• Data records
-*-*-
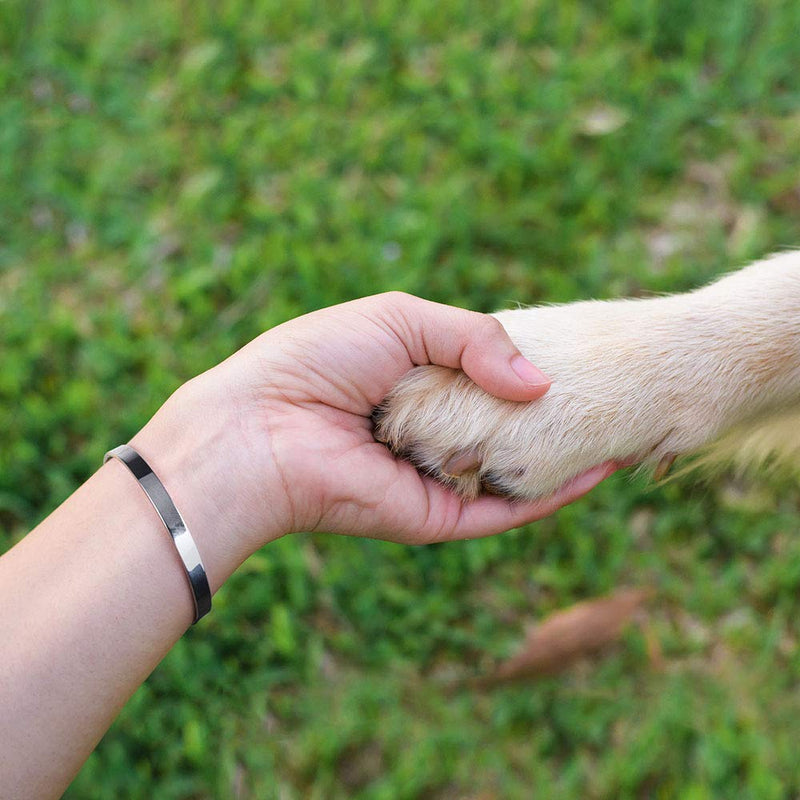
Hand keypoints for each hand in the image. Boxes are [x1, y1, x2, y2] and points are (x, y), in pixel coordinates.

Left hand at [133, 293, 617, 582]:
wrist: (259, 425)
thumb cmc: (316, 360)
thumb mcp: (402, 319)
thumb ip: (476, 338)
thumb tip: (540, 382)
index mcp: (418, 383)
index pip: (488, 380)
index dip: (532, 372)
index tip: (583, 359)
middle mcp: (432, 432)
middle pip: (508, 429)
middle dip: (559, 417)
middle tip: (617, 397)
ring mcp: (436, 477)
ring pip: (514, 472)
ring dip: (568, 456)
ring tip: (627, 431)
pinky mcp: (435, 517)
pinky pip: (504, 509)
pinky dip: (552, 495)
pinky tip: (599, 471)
-*-*-
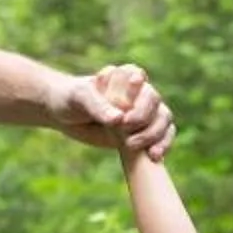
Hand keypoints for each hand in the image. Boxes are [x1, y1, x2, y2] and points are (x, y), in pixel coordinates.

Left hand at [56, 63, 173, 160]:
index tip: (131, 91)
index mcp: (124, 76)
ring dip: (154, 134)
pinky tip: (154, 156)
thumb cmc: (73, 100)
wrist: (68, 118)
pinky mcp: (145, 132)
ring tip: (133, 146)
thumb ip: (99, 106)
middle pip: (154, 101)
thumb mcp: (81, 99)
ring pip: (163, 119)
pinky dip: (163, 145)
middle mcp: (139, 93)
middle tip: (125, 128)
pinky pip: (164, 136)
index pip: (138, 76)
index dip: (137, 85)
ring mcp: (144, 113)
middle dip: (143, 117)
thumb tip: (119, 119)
-*-*-
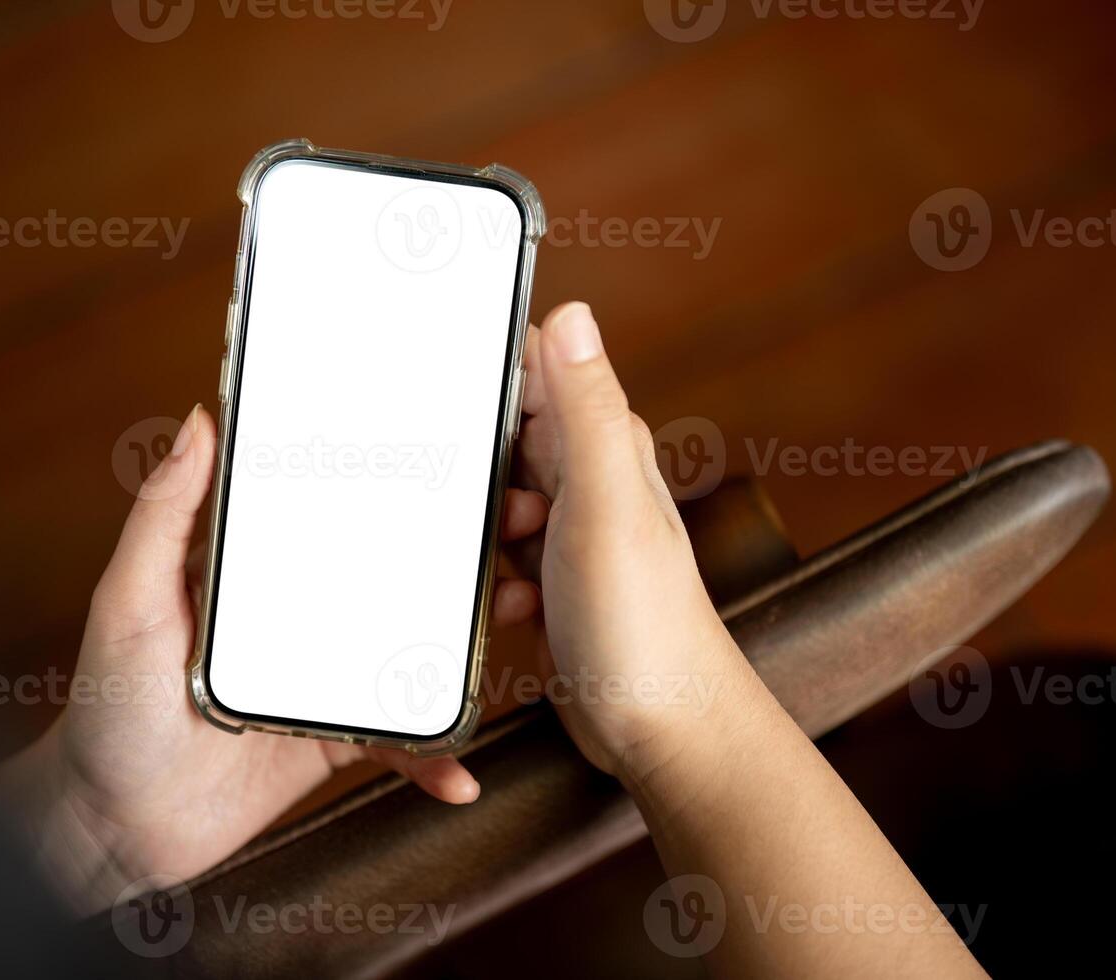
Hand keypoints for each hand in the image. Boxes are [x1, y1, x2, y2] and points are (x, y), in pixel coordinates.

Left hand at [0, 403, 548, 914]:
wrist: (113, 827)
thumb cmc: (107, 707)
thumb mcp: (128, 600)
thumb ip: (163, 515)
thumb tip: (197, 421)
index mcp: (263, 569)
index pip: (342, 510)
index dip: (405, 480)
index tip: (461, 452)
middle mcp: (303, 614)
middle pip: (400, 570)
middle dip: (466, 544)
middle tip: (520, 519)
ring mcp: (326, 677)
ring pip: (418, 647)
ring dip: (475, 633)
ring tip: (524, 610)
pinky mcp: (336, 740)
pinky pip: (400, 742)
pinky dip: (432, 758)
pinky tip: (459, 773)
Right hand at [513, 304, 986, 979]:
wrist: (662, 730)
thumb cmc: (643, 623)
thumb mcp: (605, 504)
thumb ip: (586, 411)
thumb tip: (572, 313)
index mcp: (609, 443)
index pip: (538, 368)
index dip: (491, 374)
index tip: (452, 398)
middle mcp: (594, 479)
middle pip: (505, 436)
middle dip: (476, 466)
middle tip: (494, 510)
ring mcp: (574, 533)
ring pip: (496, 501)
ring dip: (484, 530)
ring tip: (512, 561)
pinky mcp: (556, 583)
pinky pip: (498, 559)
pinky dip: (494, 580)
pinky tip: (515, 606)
-*-*-
• Work task
For this exercise, repeat exactly the lines of the data above from the one with "ring pip: (514, 472)" down to the one with "pinky tip: (599, 471)", both end lines included.

• Solution below
ring pip: (514, 472)
ring dip: (568, 456)
ring tip: (627, 431)
pinky mcp: (435, 517)
pinky pip: (504, 509)
pinky dip: (552, 495)
pinky tip: (599, 471)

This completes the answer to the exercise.